Antal, M., & Nemes, G. (2016, May). Gender recognition from mobile biometric data. In 2016 IEEE 11th International Symposium on Applied Computational Intelligence and Informatics (SACI) (pp. 243-248). IEEE.
This paper investigates gender recognition from keystroke dynamics data and from touchscreen swipes. Classification measurements were performed using 10-fold cross-validation and leave-one-user-out cross-validation (LOUOCV). We show that when the target is unseen user data classification, only the second approach is viable. Based on our limited datasets, we show that gender cannot be reliably predicted. The best results were 64.76% for the keystroke dataset and 57.16% for the swipes dataset. However, the classification accuracy is over 80% for more than half of the users in the case of keystroke dynamics dataset.
Identifying the Dataset
In several studies, gender is commonly referred to as a latent attribute. Drawing on Jain et. al, this study qualifies gender as a soft biometric - an indicator which can supplement identity verification systems, but cannot conclusively differentiate between two individuals. Given this framing of gender, the two datasets employed for this experiment are biometric; collected from touchscreen mobile phones. One dataset compiles horizontal swiping data and the other dataset consists of password typing data. Horizontal swipes were collected from 98 individual smartphones as they completed an online “Eyesnck Personality Questionnaire.” The questionnaire totaled 58 questions, thus one swipe per question (the successful swipe was chosen if there were many attempts per question) was collected for each subject.
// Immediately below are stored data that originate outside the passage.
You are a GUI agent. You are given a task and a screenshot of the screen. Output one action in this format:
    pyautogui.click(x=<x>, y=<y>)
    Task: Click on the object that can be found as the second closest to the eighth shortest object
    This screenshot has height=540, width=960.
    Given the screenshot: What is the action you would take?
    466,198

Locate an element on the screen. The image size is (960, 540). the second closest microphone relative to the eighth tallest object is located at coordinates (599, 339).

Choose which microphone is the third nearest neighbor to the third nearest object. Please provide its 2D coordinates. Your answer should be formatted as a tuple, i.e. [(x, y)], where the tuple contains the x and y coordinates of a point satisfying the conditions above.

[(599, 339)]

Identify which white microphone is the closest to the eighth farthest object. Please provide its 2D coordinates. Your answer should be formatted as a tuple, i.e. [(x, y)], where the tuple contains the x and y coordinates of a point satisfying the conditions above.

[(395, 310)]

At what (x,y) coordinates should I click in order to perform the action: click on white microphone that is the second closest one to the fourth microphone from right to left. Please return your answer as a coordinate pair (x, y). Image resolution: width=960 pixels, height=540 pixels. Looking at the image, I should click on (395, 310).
Acquiring raw data for the second dataset involved a controlled process (specific devices, no typing errors allowed, specific age range, known gender) and totalled 42 users and 2142 samples (51 per user).
It is important to note that the acting of swiping or typing is itself examined. According to the methods, characteristics such as velocity, pressure, finger area, key hold time, etc. are used to process raw data across both datasets. More specifically, of the 58 horizontal swipes collected for each of the 92 users underwent a feature vector calculation with nine characteristics. The measurements were then presented on a class-balanced dataset. The 14 features identified to evaluate the second dataset with ranked through the Weka data mining software via correlation based ranking. Rankings were performed based on gender and user. In addition to conducting experiments with the full list of features, the authors tested the datasets with the five best performing features as well.
Key Assumptions Stated by Authors
The authors astutely observe that most studies in this field fail to acknowledge the fact that they often use training and testing data with the same individuals, particularly when evaluating the results of their experiment. Veering away from this pattern, the authors state that they cannot guarantee that the accuracy they saw for some features would be able to accurately predict the gender of unseen users. Moreover, they state that it is unlikely to ascertain gender data from biometric information - a profound finding given the increasing reliance on gender to supplement and verify biometric forms of identity verification.
While the authors call out faults in their own papers and related literature, like many other studies, there is no cost-benefit analysis of choosing gender as an attribute to rely on. Gender is difficult to correlate to absolute characteristics, particularly when it comes to characteristics such as finger pressure. As is the case with many features, language based features included, they operate on the assumption that there is an inherent and implicit connection between these features and gender, statistically speaking. However this framework limits our understanding of gender both qualitatively and quantitatively.
Both the Random Forests classification algorithm and a Java application on Weka data mining software were used to evaluate the datasets. Cross-validation of the datasets took two forms: 10-fold cross validation (classifier trained on 9/10 parts and tested on 1/10 parts over 10 rounds of validation) and the leave-one-user-out-cross-validation (LOUOCV), a variation of a method proposed by Corenilius and Kotz (trained on all data, except for one user who acts as the test data - this is repeated until every user is treated as test data). The evaluation demonstrated that there are significant discrepancies in accuracy between the validation methods and between testing varying numbers of features. On average, the ability for these methods to accurately predict gender is weak, with the exception of specific rounds of tests. The authors find that discriminating based on the personality of the user is less mixed than differentiating based on gender. Ultimately, based on the fact that these classifiers cannot necessarily predict the accuracy of predicting the gender of new users, the authors conclude that gender information cannot be acquired reliably from biometric data. There is little scope in this paper to account for the social and societal characteristics of the construction of gender; based on the context of the study, the authors do well to understand the limitations of understanding gender within the parameters they have outlined.